== Passage to read

So Michael is taking a big risk – stepping into his new life in India.  I’m happy for him to have this adventure because after living in a foreign country, life is never the same.  It’s fuller, richer, and everything around you takes on more relativity.  If we didn’t have nine grandkids with number ten on the way, we’d be right back in the Peace Corps.

Anyhow – I was in L.A. helping Michael and he woke up one day with strep throat. Not good. So I zoomed back to Bako and left for Florida on July 5.  I’ve written lots of posts about that – I’m sure no one wants to hear the words “heat” and “humidity” once more!  But it was all that and more.  Nothing has ever tired me out as much as that trip, but had I known in advance, I would have still gone. I was simply unable to pass up the chance to visit The Wizarding World of Harry Potter.  Would I go back in July? Given the choice, no.  Never.  But I wouldn’t have to – I’ve been.

Frazzled parents on the soccer field in Palm Beach

Breakfast at Three Broomsticks at Wizarding World of Harry Potter

Then came the pathetic 24-hour return trip to California. One day home. Off to the cabin with all nine grandkids and two daughters.

Grandkids at the cabin

Now, would you like a laugh? Because you are going to get one. I was so frazzled that I made the absolute most pathetic cake in the universe for Jen and Karen’s birthdays at the cabin.  It was all I had so I had to use it.  Get ready for a ROFL moment.

The most pathetic birthday cake in the history of mankind

Two days home.  More stuff with Michael including a mad-dash day right before his flight replacing everything in his lost wallet! This is not a good idea, losing your wallet the day before you embark on a new life.  Yet maybe it was symbolic – starting again.

Straight to Costa Mesa for the Adam Lambert concert, which I also wrote about.

Then up to Pismo for some days with my friend Pat.

Me with Patty Cake

Then the road home.

If I was home 5 days in July I’d be surprised.  But I can’t check my calender definitively because my computer, and therefore outlook, is kaput.

====

Complete the following.
(1) According to the blog post about a hectic July, on what date did the writer leave for Florida?
(2) Resume the blog post about a hectic July, starting right after its last sentence.

== Data

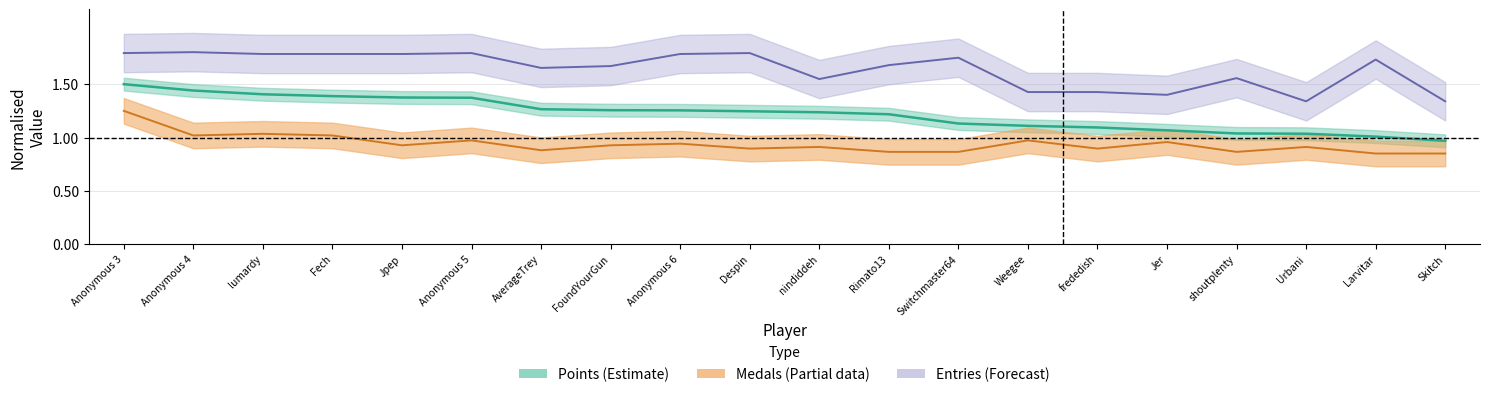

Reading left to right, transcribe all the data shown in this chart.

Points: Anonymous 3=1.5	Anonymous 4=1.4	lumardy=1.4	Fech=1.4	Jpep=1.4	Anonymous 5=1.4	AverageTrey=1.3	FoundYourGun=1.3	Anonymous 6=1.3	Despin=1.2	nindiddeh=1.2	Rimato13=1.2	Switchmaster64=1.1	Weegee=1.1	frededish=1.1	Jer=1.1	shoutplenty=1.0	Urbani=1.0	Larvitar=1.0	Skitch=1.0
Medals: Anonymous 3=1.2	Anonymous 4=1.0	lumardy=1.0	Fech=1.0	Jpep=0.9	Anonymous 5=1.0	AverageTrey=0.9	FoundYourGun=0.9	Anonymous 6=0.9	Despin=0.9	nindiddeh=0.9	Rimato13=0.9	Switchmaster64=0.9	Weegee=1.0	frededish=0.9	Jer=1.0	shoutplenty=0.9	Urbani=0.9	Larvitar=0.8	Skitch=0.8
Entries: Anonymous 3=1.8	Anonymous 4=1.8	lumardy=1.8	Fech=1.8	Jpep=1.8	Anonymous 5=1.8	AverageTrey=1.7	FoundYourGun=1.7	Anonymous 6=1.8	Despin=1.8	nindiddeh=1.5	Rimato13=1.7	Switchmaster64=1.7	Weegee=1.4	frededish=1.4	Jer=1.4	shoutplenty=1.6	Urbani=1.3	Larvitar=1.7	Skitch=1.3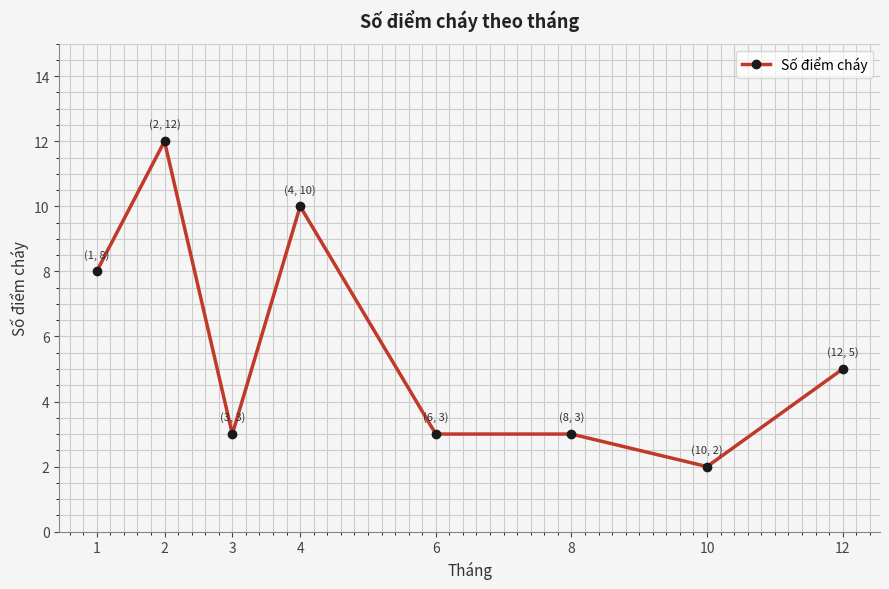

At which label is the value closest to 7?

1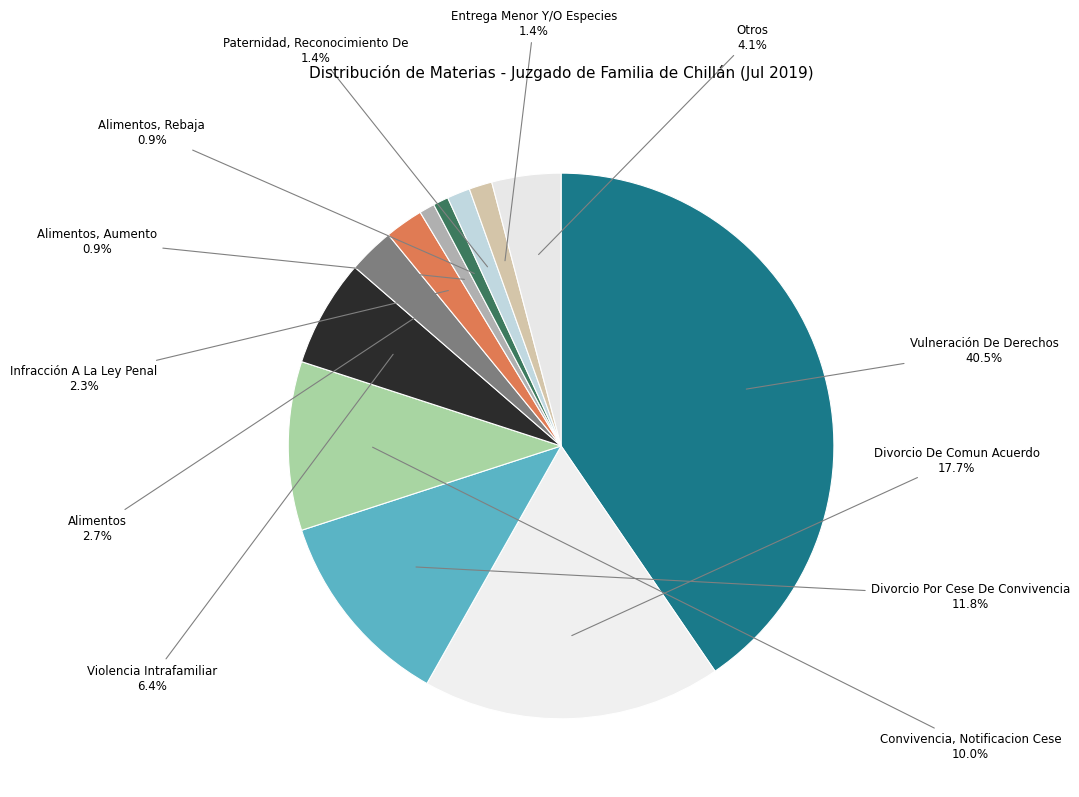

To the nearest percent, what is the difference between the Convivencia, Notificacion Cese and Vulneración De Derechos slice percentages?

30%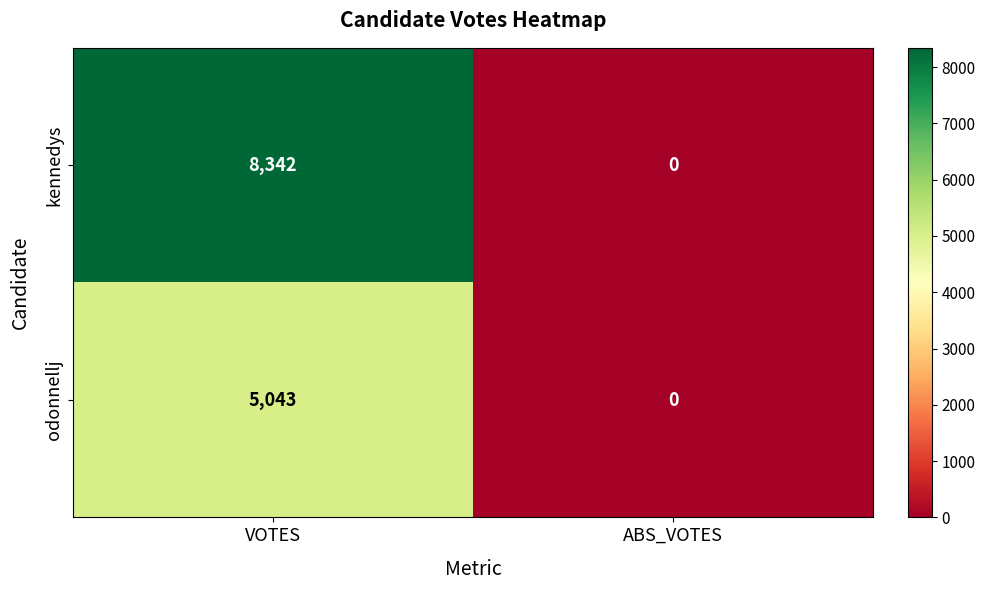

Which series has the largest total across all categories?

kennedys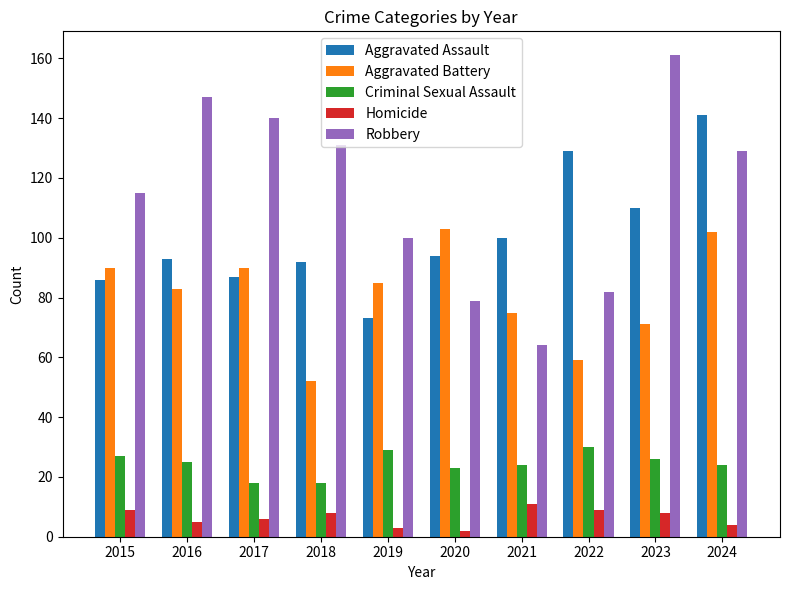

The Robbery series shows 161 at 2023. True or false?

True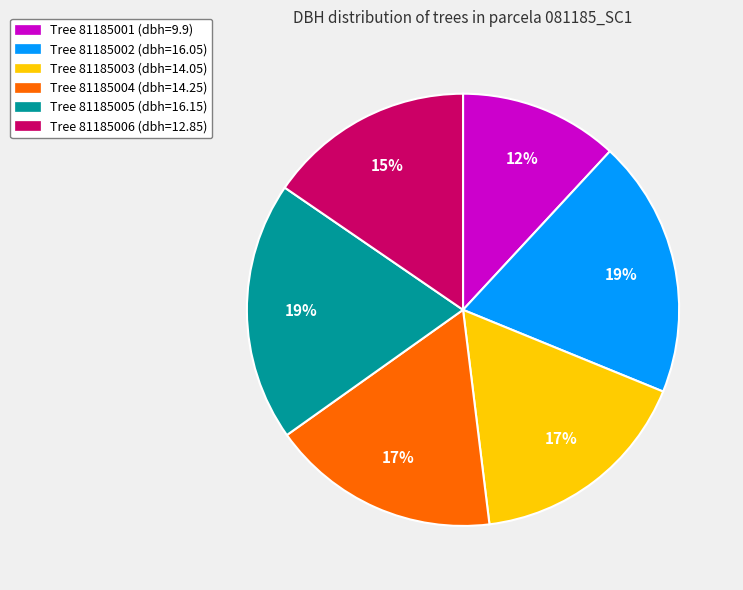

What percentage is the Tree 81185006 (dbh=12.85) slice, to the nearest percent?

15%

====

Answers for the tasks.
(1) July 5

(2)
First week of August: the air conditioner broke in our house, my computer crashed and is still absent (working on the macbook), lots of running around to get the cabin ready for renting. New bank accounts, web site, ad infinitum.  Fasting lab work.  I’m happy to report that my lipid panel and my cholesterol levels are on the low side.  One victory for August!

Did I mention the dead bird and the frog in my closet? That the cats – I suspect Tiger, really – have/has been urinating in the closet and my room? That’s solved now, but I think it was too much for me to be gone such a long time.  I got pherenomes from the vet to spray on the spots, and I have happy cats now.  Calm cats.  I am giving them both plenty of attention.  Maybe Tiger will stop being so crabby.

Oh my, there is more. But I can hardly remember. My parents of course.  Yesterday I wrote the story about the keys.

Ah – I forgot the mammoth trip to IKEA (1 1/2 hours away) and putting together bookcases, beds, mounting televisions, etc.  And worse than almost anything was a horrible phone call to Direct TV to get it installed at the cabin.  My head was spinning – it was the highest pressure sell I’ve ever experienced, and when I was hanging up after probably  ONE HOUR, the sales guy still wouldn’t stop selling.  I had to say, “Thank you. I’m not ordering your product. I am hanging up now. Goodbye.”

But I did order it because it’s the only service available in Alta Sierra.  HOWEVER I ordered it in a bundle though Verizon and it was a very civilized procedure.  Have to zip up there Thursday for installation.  And on Friday my sister, her husband, and my two nephews from Juneau are coming for the annual summer visit.

OK, it’s off my chest. It’s a wonder I’m still sane. I do not want to go anywhere for a long time.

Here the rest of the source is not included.